O jornal Tribuna da Imprensa foi o mais censurado na ditadura militar. Diariamente tinha censores na redação entre os anos 1968 a 1978. Hélio processou o governo pelas censuras durante 10 anos, ganhou a ação, mas não se sabe se recebeu a indenização. Foram 72 anos de histórias, pois Hélio sempre foi muito bem informado o que ocorria´pelos bastidores da política brasileira. Não perdoava ninguém com a sua metralhadora giratória até  dezembro de 2008, quando acabou fechando a sua Tribuna da Imprensa que completaria 60 anos.

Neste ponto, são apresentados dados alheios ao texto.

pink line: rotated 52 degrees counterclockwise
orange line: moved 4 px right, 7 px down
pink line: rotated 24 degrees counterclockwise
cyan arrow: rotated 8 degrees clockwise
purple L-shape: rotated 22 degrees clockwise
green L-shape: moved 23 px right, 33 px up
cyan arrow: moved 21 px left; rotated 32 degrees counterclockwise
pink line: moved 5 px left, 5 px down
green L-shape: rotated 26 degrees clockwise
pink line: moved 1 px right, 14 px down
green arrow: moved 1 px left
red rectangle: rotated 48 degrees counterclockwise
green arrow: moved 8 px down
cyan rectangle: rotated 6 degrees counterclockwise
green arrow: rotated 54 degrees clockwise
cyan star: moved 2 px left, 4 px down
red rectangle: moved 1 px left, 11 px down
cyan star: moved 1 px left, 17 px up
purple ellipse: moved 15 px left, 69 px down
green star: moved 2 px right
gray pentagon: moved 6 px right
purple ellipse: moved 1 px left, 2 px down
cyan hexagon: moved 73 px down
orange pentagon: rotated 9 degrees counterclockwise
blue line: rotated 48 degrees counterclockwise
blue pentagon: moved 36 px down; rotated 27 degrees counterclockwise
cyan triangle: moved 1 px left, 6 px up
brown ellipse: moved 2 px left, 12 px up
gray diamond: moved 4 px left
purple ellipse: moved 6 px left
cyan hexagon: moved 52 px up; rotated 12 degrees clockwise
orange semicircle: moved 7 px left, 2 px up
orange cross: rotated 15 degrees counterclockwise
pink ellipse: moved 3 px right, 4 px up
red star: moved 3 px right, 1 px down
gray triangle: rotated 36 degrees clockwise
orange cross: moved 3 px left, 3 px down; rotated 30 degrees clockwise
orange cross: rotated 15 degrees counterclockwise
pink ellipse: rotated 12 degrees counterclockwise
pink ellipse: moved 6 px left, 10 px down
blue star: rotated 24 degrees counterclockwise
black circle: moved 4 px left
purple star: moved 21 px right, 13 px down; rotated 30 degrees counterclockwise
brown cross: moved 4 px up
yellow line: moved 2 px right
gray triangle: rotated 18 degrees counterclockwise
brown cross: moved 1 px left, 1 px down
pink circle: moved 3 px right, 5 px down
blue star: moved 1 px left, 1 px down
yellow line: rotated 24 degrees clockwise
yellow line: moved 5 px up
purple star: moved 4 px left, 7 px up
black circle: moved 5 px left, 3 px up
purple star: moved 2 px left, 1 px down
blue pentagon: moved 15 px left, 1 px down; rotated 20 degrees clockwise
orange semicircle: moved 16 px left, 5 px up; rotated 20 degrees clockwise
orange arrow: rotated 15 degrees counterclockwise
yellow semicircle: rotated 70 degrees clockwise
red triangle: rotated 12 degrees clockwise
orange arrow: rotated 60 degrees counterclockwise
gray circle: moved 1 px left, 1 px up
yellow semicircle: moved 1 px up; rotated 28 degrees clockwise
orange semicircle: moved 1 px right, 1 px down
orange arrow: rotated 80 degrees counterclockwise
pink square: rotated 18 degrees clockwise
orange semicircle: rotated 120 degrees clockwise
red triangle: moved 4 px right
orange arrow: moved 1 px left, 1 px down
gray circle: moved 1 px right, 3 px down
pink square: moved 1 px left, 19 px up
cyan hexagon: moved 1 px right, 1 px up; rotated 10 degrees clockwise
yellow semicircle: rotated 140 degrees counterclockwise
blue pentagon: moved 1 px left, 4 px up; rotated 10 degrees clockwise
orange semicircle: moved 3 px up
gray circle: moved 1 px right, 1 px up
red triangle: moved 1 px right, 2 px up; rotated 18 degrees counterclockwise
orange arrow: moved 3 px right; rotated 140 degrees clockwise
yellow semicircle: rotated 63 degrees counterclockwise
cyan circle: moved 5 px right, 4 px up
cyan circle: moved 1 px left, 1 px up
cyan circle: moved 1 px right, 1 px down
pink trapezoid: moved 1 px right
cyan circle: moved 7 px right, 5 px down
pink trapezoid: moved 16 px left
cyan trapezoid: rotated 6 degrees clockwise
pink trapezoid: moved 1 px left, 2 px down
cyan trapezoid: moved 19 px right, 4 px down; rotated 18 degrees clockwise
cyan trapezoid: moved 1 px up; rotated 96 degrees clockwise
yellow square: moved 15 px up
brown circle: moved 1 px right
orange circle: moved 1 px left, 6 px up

O jornalista Carlos Newton continuou com a Tribuna da Imprensa pela internet onde havia publicações de outros jornalistas, como também o Daniel Mazola com o Tribuna  da Imprensa Sindical. Além dos seus artigos publicados nos dois blogues, Hélio sempre atento com mais de 95 anos, publicava seus comentários diariamente na sua página do Facebook. Era impressionante a sua pontaria e as repercussões polêmicas. Sua memória sempre foi precisa e prodigiosa. Falei algumas vezes por telefone e continuava com sua metralhadora nos pontos certeiros e dados precisos. Tive a honra do Hélio fazer parte como Membro Conselho Consultivo na minha chapa quando concorri para presidência da ABI, nas eleições de 2016.

Uma vez cheguei numa banca de jornal em São Pedro da Aldeia, pedindo jornal Tribuna da Imprensa, não tinha. Um senhor ao lado me disse que era fã do jornal e lia diariamente o Hélio Fernandes, tirava cópias dos artigos e distribuia aos amigos. Depois ele me contou, particularmente, fora da banca, que vigiou o Hélio Fernandes durante muito tempo na Rua do Lavradio, vestido de gari, vendedor de pipocas e pintor de paredes. Perguntei se foi um agente da repressão, ele confessou que foi da Marinha, agente do Cenimar e do SNI, mas nunca tinha torturado ninguém, só obedecia ordens para cumprir. Disse-me que tinha arrependido de tudo que fez e  tornado fã do Hélio Fernandes. Até me pediu para avisar ao Hélio que gostaria de ir ao Rio de Janeiro, pegar no seu braço e pedir desculpas. Avisei o Hélio, mas nunca se interessou em recebê-lo.

Na madrugada de 26 de março de 1981, os agentes do DOI-Codi explodiram com bombas as máquinas da Tribuna da Imprensa na Rua do Lavradio. Corri logo cedo para lá e assisti todas as entrevistas do Hélio no meio da rua e recebendo muitas solidariedades de vários políticos, inclusive do presidente da ABI Barbosa Lima Sobrinho.

Vá em paz Hélio Fernandes e continue sua eterna luta por um Brasil melhor.

Sergio Caldieri - Jornalista, escritor e diretor do Sindicato dos Jornalistas Profissionais do Estado do Rio de Janeiro-SJPERJ.

Hélio Fernandes no dia em que o DOI-CODI explodiu com bombas as máquinas da Tribuna da Imprensa. Na foto também o presidente da ABI Barbosa Lima Sobrinho.




Helio Fernandes no dia que a ditadura explodiu as instalações do jornal Tribuna da Imprensa. Na foto se vê o deputado Miro Teixeira.